> _WHAT THE EXERCISE ASKS_:
Search the records for "центробежные". Report every line where it occurs.
### RECORDS FOR THIS TASK ###
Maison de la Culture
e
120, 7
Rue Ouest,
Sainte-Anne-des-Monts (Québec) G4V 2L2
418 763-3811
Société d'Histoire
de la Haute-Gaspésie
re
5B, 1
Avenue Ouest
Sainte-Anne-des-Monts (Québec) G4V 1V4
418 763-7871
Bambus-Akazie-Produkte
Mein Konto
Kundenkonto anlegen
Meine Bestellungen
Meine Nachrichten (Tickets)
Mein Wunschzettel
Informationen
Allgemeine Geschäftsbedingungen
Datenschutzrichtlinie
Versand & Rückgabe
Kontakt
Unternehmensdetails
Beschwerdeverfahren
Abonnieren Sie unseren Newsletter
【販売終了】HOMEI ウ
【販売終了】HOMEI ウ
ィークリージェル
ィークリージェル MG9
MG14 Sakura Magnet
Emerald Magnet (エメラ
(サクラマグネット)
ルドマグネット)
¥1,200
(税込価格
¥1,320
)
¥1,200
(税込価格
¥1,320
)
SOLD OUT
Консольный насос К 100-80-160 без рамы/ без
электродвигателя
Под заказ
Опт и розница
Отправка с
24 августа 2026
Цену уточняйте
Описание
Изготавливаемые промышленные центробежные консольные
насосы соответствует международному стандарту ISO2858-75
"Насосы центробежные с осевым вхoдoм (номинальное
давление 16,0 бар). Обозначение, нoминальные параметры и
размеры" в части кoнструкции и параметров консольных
###
### RECORDS FOR THIS TASK ###
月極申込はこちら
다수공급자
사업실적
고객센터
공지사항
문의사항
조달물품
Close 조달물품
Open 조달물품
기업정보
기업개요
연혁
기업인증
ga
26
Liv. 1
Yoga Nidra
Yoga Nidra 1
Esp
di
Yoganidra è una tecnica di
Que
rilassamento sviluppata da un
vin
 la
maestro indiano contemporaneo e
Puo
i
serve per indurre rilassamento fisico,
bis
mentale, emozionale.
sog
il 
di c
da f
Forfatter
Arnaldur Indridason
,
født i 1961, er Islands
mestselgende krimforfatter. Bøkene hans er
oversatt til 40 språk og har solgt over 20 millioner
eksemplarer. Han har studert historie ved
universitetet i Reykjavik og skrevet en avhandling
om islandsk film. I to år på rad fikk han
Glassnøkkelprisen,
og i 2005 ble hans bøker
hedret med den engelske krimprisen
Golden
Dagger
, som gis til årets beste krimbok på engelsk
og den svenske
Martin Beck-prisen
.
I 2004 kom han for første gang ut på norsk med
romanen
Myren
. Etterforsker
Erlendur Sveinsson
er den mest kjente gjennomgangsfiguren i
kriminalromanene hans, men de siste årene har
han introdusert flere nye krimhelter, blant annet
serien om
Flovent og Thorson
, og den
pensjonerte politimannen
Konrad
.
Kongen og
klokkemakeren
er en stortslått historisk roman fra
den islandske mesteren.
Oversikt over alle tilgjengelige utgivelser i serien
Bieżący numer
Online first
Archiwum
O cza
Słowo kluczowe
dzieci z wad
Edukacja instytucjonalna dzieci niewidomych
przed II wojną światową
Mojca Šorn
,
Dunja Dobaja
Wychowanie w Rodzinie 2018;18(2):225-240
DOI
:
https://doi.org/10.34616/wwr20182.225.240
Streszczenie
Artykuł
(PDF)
###
> _RESPONSE TO THE TASK_:
Изготавливаемые промышленные центробежные консольные
"Насосы центробежные с осевым вхoдoм (номинальное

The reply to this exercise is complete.